Мы пробуем еще несколько раз, назад и вперед, Такер задает ритм движению моих рук. Это действует гипнотически, медленно назад, пауза, вперед, снова и снова. Я расслабляюсь рядом с Такером, почти полностью оперевшись на него, пока мы забрасываем леску и ждем, когда на нее отреагирует рыба.

- Готова попробовать сама? – спрашивает он через некоторое время. Есть соблазн сказать нет, но я не могу придумать ни одной достойной причины. Я киваю.

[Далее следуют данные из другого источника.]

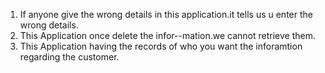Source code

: 1. If anyone give the wrong details in this application.it tells us u enter the wrong details.
2. This Application once delete the infor--mation.we cannot retrieve them.	
3. This Application having the records of who you want the inforamtion regarding the customer.
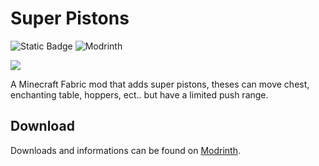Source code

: # Super Pistons
![Static Badge](https://img.shields.io/badge/Mod_Loader-Fabric-beige?&link=https%3A%2F%2Fmodrinth.com%2Fmod%2Ffabric-api)  <img src="https://img.shields.io/modrinth/dt/super-pistons?logo=Modrinth&label=Modrinth%20Downloads&color=00af5c" alt="Modrinth">

<img src="https://i.imgur.com/XDgdHY1.jpeg">

A Minecraft Fabric mod that adds super pistons, theses can move chest, enchanting table, hoppers, ect.. but have a limited push range.


## Download
Downloads and informations can be found on [Modrinth](https://modrinth.com/mod/super-pistons).
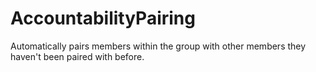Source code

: # AccountabilityPairing
Automatically pairs members within the group with other members they haven't been paired with before.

Он отпускает мои руки и отодвигается от меня, обратно к берегу, где он оставил свою удочку.

- Ты думаешь, что я красивая?

- Нам лучше перестать говорить, - говорит он немного хрипло. – Распугаем всю рыбу.

- Хорошо, хорошо, - я кусаю губу, а потом улыбаюсь.

Некоторое время мы рыбачим в тишине, единственный шум производит река и колышущиеся деревья. Такер ловит и отпускает трех рыб. Он показывает мне лосося Кларка, с алыми пятнышками около жабр. Я же, напротив, не получила ничего, кроме откусанной наживки, прежде чем мне пришлось выйти из холодной воды. Я села на берегу и попыталась вернуть чувствительность своим ногам. Придется признать – из меня никудышная рыбачка.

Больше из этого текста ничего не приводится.